■ EXCERPTED PASSAGE
Start of Block

(Wikitech-l: this is more on automatic subject classification, which Axel brought up recently on Wikipedia-l.)
On Mon, 23 Sep 2002, Axel Boldt wrote:
[snip excellent comments that I agree with]
I still believe that all of this can and should be done automatically, by tracing link paths from the main page.
I'm going to repeat some of what you've said earlier, adding my own perspective. I really hope some programmers pursue this--they needn't ask anyone's permission. The proof's in the pudding.
If automatic categorization could be done, and it sounds very plausible to me, it would be *far* superior to a hand-maintained list of subject area links. And incredibly useful, too.
OK, the following will reiterate some of the earlier discussion.
Presumably, nearly every page on Wikipedia can be reached from nearly every other page. (There are orphans; and there are pages that do not link to any other pages, though other pages link to them.)
This suggests that we can basically assign a number--using *some* algorithm (not necessarily any one in particular: here is where programmers can be creative)--giving the "closeness" of a page to all the listed subjects. (This is very much like the Kevin Bacon game, of course, and the "six degrees of separation" phenomenon.)
The question whether a *useful* algorithm can be stated is interesting from a theoretical point of view. As I understand it, the suggestion is that there is a simple and reliable (but how reliable?) algorithm, such that, given simply a list of all the links in Wikipedia (viz., the source page and destination page), and a list of subject categories, we can reliably sort all pages into their proper categories.
It will not do to say, "There are obvious counterexamples, so let's not even try." We can live with some slop. This is Wikipedia! We could even fix errors by hand (ad hoc corrections are possible; why not?). As far as I'm concerned, the real question is, once we try *various* algorithms, what's the highest reliability we can actually generate? I'll bet it'll be reasonably high, certainly high enough to be quite useful.

End of Block

■ EXCERPTED RECORDS
Start of Block

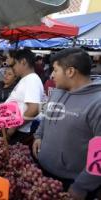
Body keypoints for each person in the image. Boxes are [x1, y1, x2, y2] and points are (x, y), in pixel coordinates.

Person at [32, 48, 101, 200]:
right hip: (43, 171)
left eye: (55, 70)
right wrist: (39, 135)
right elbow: (47, 115)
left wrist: (81, 186)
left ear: (70, 72)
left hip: (72, 183)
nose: (51, 75)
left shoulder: (97, 103)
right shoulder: (58, 90)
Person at [5, 49, 44, 145]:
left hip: (18, 132)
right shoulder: (26, 79)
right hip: (13, 128)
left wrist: (13, 128)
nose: (14, 67)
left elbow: (34, 109)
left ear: (23, 62)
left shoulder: (32, 80)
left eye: (15, 64)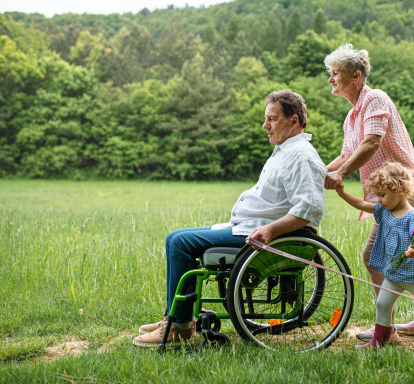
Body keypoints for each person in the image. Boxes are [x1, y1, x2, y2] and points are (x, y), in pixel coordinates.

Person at [132, 89, 327, 347]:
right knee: (174, 238)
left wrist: (270, 231)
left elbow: (308, 210)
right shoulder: (286, 150)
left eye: (271, 119)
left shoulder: (300, 154)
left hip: (264, 236)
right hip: (248, 228)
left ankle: (178, 327)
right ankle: (178, 318)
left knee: (181, 243)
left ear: (293, 120)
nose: (264, 126)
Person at [323, 44, 414, 341]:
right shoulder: (351, 116)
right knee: (398, 258)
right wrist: (317, 171)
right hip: (388, 194)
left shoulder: (375, 99)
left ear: (355, 76)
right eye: (329, 74)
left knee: (378, 257)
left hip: (402, 190)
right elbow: (346, 154)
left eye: (335, 74)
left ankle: (390, 327)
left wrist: (339, 175)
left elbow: (371, 142)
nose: (330, 79)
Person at [335, 162, 414, 351]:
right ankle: (379, 341)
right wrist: (342, 194)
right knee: (382, 303)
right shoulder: (384, 211)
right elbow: (361, 204)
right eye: (377, 195)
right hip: (393, 271)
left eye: (382, 195)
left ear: (399, 189)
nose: (379, 200)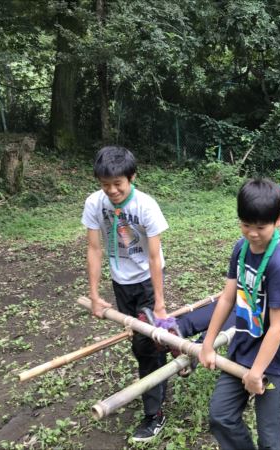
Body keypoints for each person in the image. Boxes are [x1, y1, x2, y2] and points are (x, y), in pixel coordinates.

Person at [199, 178, 280, 450]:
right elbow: (227, 298)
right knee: (221, 416)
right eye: (246, 225)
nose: (252, 233)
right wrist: (207, 344)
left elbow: (278, 328)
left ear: (278, 220)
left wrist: (257, 373)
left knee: (272, 440)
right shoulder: (240, 249)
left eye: (260, 227)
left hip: (272, 363)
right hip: (242, 349)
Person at [81, 146, 169, 442]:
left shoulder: (146, 206)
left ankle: (154, 414)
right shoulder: (95, 203)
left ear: (132, 177)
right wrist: (94, 295)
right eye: (105, 185)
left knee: (144, 346)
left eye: (118, 184)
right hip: (121, 282)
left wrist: (159, 303)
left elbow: (155, 258)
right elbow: (94, 248)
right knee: (142, 341)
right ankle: (166, 357)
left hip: (146, 279)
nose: (112, 190)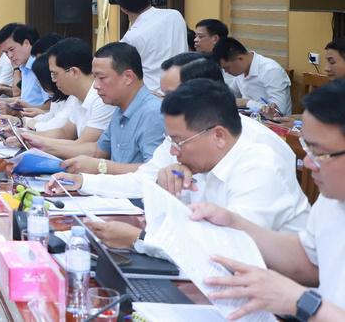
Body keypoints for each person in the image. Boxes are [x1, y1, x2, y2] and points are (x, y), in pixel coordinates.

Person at [79, 80, 309, 252]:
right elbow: (179, 224)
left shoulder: (259, 167)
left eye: (179, 142)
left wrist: (139, 238)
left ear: (218, 135)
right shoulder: (201, 158)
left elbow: (230, 249)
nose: (172, 151)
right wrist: (167, 188)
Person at [189, 81, 345, 321]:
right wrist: (234, 223)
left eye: (319, 152)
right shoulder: (331, 200)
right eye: (307, 148)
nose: (309, 163)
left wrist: (299, 300)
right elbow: (308, 260)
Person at [50, 55, 296, 202]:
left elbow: (236, 243)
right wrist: (81, 182)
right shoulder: (180, 134)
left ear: (204, 92)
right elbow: (144, 180)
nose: (162, 103)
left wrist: (139, 238)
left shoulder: (261, 152)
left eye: (171, 95)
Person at [51, 42, 166, 173]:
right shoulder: (120, 107)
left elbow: (155, 170)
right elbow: (99, 151)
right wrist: (46, 146)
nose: (95, 86)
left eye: (101, 78)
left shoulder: (153, 112)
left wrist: (101, 167)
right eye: (94, 78)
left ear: (128, 77)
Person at [8, 39, 115, 155]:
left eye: (54, 74)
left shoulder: (102, 99)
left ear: (73, 72)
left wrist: (36, 141)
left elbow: (82, 145)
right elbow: (65, 132)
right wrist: (23, 135)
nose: (53, 80)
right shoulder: (76, 97)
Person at [114, 0, 188, 95]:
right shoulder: (175, 16)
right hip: (182, 92)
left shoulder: (131, 38)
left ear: (123, 8)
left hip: (152, 96)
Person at [214, 37, 292, 116]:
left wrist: (246, 103)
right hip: (250, 119)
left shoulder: (271, 70)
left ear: (240, 58)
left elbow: (278, 111)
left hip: (273, 124)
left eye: (227, 67)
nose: (226, 71)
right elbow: (232, 95)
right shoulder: (240, 70)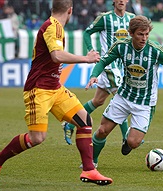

End of Block

■ WHAT IS NEEDED
According to the post on automatic subject classification, what would automatic categorization be far superior to? The records come from a separate source and are unrelated to the post on automatic subject classification.

■ EXERCISE RESPONSE
A hand-maintained list of subject area links.